Dir: Roy Boulting
Starring: Jeffrey Hunter and Wendy Hiller
During 1940, a Canadian signaller serving in the British Royal Navy helps cause the destruction of a German battleship
This war drama was based on the 1929 novel Brown on Resolution by C. S. Forester and was given the alternative title of Sailor of the King for release in the US. It was, however, unusual at the time, as indeed it is now, for being filmed with two different endings, both of which are shown in the film. The railway journey at the start was supposedly set in the First World War, though it includes a number of locomotives with BR numbers. The studio-bound journey uses a set with back-projection through the windows of the carriage.

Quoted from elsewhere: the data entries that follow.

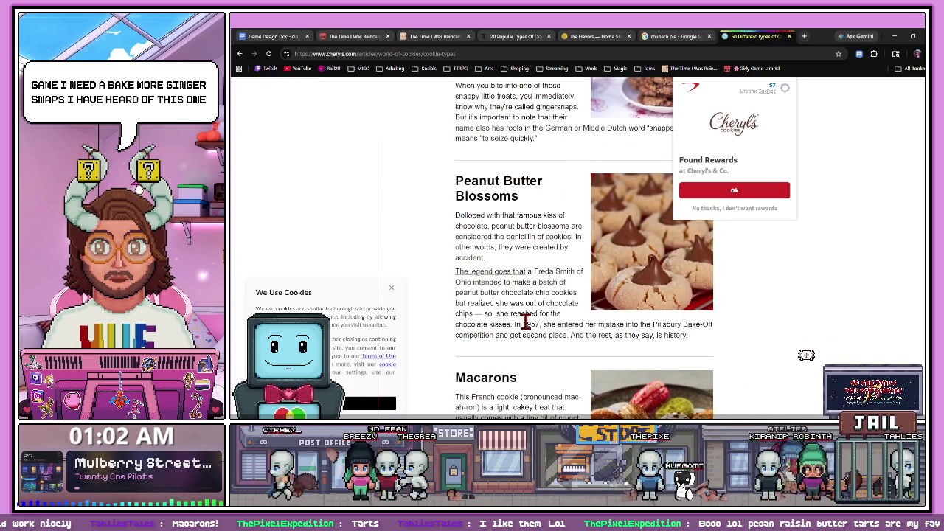
scroll(525, 316, down, 1)
scroll(525, 317, down, 1)
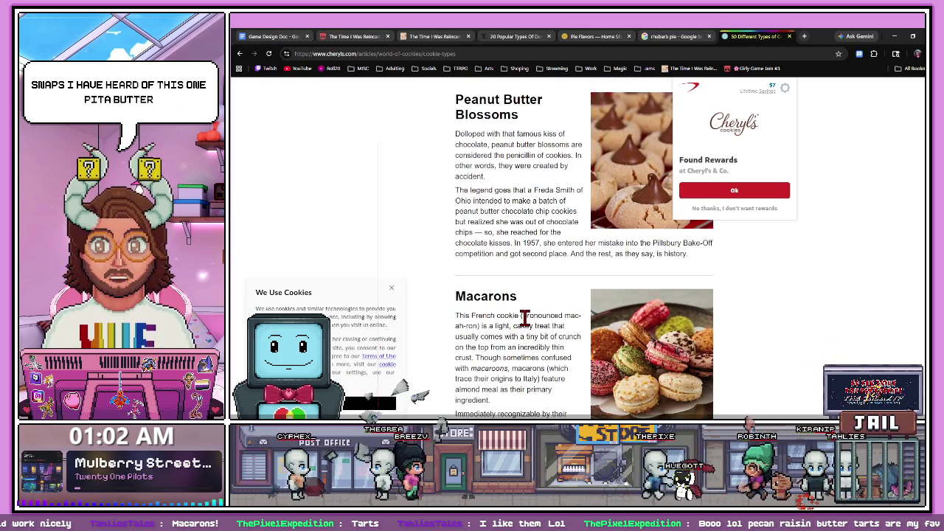
scroll(511, 308, down, 3)
scroll(516, 305, down, 3)
scroll(524, 311, up, 2)
scroll(520, 311, up, 2)
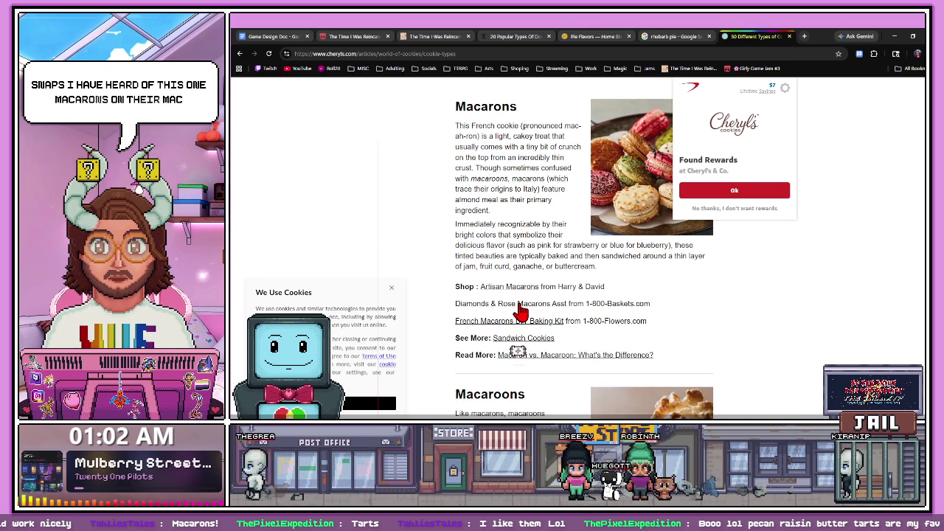
scroll(520, 312, down, 1)
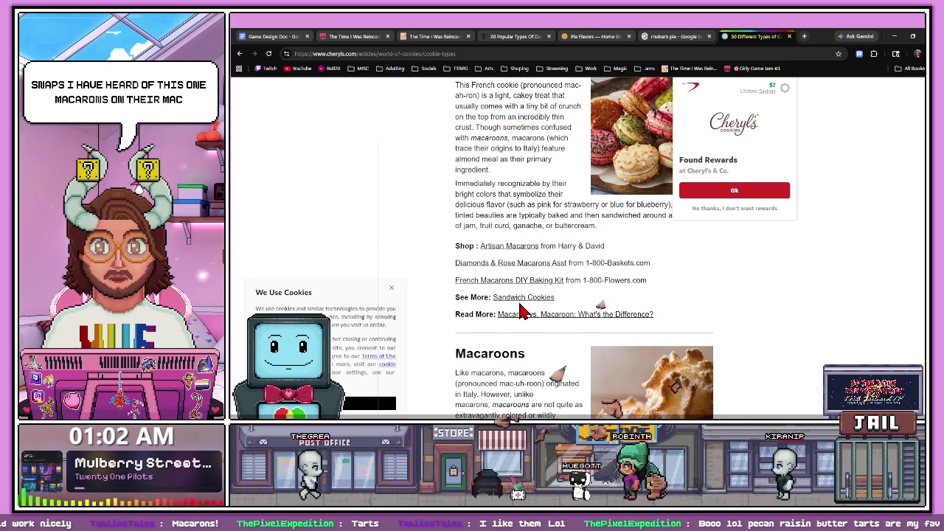
scroll(519, 311, down, 1)
scroll(520, 311, up, 2)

The scenes outside possibly show Portsmouth, and shortly after departure a yard can be seen with an ex-LBSCR Class E4 0-6-2T in attendance (the number of which may read 32495). Other locomotives that appear in the film include a shot of the extreme front end of ex-LSWR Class T9 4-4-0 No.30119 (though the image of this is in reverse as evidenced by the backwards reading smokebox number plate!), an extremely rare ground level shot of a SR N1 Class 2-6-0 (one of only a fleet of six) and an equally rare shot of ex-LSWR S11 Class 4-4-0 No.30400 arriving at Battle station. This is particularly good as by the time the film was made, it was the sole survivor from the fleet of ten. It was given mock LSWR livery for the film and its smokebox number was amended to read ‘400’, contemporary to the supposed era. This proved to be a momentary elevation to celebrity status for a loco that was withdrawn the following year. An additional scene a little while later appears to show a different train departing from a different station.